* _GIVEN DATA_:
########################################

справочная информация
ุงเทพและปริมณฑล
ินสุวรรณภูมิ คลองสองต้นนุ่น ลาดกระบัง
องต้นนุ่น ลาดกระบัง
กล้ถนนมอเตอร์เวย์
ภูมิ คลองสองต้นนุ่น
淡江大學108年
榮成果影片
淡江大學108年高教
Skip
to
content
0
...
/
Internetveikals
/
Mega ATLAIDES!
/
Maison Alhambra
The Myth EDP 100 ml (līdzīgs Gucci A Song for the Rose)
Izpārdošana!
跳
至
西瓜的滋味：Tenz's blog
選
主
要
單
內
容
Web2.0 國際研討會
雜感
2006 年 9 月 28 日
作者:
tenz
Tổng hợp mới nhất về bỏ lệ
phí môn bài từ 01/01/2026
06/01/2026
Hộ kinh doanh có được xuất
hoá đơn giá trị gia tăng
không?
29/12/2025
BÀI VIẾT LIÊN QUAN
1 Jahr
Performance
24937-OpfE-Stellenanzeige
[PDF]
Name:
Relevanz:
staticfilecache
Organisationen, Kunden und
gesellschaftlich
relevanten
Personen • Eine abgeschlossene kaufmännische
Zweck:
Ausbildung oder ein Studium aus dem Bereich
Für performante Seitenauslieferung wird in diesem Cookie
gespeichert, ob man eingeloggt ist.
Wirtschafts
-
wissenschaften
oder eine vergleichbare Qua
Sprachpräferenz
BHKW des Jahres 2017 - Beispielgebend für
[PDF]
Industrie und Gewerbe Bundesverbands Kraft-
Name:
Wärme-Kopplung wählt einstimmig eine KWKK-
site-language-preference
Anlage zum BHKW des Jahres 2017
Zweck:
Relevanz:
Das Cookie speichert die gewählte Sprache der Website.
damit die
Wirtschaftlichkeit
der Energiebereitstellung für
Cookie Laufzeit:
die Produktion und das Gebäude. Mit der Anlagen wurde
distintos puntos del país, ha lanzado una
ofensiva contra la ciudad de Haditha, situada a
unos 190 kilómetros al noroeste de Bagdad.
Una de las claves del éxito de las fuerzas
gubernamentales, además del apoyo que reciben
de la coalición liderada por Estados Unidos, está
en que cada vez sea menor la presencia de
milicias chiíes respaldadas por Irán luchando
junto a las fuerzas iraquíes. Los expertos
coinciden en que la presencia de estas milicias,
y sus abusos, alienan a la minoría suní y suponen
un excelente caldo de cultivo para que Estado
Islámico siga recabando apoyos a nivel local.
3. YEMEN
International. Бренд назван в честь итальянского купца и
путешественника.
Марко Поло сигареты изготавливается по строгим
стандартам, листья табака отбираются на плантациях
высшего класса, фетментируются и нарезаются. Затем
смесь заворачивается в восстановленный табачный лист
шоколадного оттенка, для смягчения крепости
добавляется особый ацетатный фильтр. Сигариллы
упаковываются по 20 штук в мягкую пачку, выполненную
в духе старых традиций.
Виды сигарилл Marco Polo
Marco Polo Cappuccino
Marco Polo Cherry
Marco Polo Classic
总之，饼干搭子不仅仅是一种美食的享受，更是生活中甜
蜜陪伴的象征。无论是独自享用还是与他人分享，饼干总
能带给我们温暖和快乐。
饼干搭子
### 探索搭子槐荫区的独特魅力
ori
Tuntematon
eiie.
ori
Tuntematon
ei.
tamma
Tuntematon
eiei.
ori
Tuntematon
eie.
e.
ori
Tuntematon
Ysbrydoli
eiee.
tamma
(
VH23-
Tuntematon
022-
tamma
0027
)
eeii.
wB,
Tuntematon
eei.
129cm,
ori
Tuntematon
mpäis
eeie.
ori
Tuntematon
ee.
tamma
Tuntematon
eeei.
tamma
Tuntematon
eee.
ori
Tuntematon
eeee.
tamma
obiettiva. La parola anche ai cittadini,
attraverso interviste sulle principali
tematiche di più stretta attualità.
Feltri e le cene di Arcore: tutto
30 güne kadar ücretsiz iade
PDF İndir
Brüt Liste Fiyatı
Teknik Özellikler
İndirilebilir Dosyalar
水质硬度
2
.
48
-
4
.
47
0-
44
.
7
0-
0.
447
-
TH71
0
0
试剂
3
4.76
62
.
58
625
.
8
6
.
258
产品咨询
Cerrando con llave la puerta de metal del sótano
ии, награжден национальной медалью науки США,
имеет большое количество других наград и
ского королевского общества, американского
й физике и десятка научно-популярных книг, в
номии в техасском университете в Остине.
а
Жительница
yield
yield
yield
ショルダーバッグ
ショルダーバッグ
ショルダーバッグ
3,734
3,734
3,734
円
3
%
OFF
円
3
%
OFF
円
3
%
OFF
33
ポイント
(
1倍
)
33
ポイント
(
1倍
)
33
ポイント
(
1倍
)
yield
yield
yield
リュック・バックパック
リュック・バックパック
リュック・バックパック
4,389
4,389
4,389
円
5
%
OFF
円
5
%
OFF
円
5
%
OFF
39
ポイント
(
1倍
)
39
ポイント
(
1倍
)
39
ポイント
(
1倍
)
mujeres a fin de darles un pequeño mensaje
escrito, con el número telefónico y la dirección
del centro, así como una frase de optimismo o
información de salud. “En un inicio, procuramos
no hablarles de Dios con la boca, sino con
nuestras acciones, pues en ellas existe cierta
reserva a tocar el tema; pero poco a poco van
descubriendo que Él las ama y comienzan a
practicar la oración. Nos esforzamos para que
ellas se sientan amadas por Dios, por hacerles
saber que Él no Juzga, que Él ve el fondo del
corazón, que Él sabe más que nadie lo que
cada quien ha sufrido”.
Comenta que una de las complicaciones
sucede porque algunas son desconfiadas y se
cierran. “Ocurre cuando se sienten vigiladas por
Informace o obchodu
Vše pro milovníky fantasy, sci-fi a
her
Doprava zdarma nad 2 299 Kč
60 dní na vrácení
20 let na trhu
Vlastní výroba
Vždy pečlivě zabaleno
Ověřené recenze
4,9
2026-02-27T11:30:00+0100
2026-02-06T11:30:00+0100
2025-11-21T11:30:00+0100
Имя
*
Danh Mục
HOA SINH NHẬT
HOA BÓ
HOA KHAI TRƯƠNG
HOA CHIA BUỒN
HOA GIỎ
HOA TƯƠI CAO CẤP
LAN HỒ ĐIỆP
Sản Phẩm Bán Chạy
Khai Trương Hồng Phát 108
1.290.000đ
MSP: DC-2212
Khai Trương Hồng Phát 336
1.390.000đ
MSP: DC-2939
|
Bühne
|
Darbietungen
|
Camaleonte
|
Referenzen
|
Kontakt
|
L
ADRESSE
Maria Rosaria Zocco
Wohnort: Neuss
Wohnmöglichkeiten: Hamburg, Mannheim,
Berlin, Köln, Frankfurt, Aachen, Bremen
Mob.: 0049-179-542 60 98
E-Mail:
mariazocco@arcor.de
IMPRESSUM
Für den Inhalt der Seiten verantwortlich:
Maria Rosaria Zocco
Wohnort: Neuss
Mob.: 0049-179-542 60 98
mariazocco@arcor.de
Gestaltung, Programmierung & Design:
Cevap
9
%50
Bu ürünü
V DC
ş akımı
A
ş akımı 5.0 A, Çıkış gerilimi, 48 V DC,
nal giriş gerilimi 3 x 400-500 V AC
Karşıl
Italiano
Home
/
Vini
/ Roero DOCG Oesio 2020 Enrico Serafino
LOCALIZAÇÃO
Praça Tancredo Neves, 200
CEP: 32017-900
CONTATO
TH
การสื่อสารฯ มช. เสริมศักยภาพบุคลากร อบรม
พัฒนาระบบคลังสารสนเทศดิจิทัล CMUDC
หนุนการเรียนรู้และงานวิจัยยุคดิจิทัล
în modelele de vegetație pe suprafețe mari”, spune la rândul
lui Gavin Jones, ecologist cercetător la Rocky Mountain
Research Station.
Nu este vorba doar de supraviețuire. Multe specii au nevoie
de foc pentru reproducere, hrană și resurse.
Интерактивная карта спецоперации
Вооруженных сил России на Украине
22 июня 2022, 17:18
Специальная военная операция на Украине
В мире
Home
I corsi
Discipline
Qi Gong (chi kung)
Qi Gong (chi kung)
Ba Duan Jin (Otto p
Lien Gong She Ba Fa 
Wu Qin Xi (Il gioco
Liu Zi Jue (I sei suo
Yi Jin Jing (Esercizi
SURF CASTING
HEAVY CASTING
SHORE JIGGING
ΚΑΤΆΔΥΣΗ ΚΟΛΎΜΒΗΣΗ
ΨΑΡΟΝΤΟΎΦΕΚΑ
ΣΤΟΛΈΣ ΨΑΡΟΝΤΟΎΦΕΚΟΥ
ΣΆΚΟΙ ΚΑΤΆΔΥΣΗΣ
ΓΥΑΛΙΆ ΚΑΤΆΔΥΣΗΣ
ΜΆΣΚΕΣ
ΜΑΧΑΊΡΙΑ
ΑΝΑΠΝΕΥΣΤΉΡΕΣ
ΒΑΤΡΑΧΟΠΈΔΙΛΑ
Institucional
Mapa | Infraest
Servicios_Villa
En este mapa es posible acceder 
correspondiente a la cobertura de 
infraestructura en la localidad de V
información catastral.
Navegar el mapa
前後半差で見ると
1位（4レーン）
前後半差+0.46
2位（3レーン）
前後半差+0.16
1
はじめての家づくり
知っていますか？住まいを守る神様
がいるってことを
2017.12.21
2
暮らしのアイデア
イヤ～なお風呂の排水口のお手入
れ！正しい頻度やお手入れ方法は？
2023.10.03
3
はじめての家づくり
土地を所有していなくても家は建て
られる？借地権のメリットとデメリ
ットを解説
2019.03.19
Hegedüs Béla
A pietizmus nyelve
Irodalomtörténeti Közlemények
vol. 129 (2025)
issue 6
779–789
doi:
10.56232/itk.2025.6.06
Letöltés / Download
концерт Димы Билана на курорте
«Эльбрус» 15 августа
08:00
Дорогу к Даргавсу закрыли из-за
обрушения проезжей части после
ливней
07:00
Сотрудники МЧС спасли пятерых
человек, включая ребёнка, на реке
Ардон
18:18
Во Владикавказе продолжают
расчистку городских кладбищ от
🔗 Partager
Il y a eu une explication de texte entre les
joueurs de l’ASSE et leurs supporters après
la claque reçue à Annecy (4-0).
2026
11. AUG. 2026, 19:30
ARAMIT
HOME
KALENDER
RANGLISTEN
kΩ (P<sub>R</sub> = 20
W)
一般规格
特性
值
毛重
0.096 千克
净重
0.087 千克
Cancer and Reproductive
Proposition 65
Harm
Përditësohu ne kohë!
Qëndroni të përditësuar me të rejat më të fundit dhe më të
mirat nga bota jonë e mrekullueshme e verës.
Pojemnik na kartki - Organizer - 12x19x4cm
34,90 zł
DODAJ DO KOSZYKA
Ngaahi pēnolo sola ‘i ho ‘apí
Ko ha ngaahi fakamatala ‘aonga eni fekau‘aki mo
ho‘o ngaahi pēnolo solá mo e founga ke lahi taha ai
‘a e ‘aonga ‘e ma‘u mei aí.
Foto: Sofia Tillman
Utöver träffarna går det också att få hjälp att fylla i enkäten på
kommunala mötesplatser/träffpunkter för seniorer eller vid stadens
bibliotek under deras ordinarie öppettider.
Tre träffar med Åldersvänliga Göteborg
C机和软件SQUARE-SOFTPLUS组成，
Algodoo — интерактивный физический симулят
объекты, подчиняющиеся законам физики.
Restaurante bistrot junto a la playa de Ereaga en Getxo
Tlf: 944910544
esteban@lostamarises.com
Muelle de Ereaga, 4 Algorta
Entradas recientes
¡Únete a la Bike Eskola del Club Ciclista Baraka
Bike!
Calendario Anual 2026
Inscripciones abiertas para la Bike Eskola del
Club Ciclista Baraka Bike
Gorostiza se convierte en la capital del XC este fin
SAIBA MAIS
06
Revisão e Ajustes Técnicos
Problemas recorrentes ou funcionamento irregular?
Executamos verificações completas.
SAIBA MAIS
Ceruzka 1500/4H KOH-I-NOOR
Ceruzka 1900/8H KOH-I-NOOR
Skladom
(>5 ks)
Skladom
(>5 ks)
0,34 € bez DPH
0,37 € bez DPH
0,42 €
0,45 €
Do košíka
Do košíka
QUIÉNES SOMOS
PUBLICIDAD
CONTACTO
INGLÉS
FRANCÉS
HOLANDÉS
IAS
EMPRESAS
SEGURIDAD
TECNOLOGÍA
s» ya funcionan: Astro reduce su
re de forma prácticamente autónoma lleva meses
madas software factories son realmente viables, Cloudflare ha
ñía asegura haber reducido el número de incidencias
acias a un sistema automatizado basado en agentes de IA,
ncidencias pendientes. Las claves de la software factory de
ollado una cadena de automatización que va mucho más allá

########################################

* _WHAT THIS TASK INVOLVES_: Filter the entries above down to the lines that contain the word "Ciclista".

* _EXERCISE RESPONSE_:
¡Únete a la Bike Eskola del Club Ciclista Baraka
Club Ciclista Baraka Bike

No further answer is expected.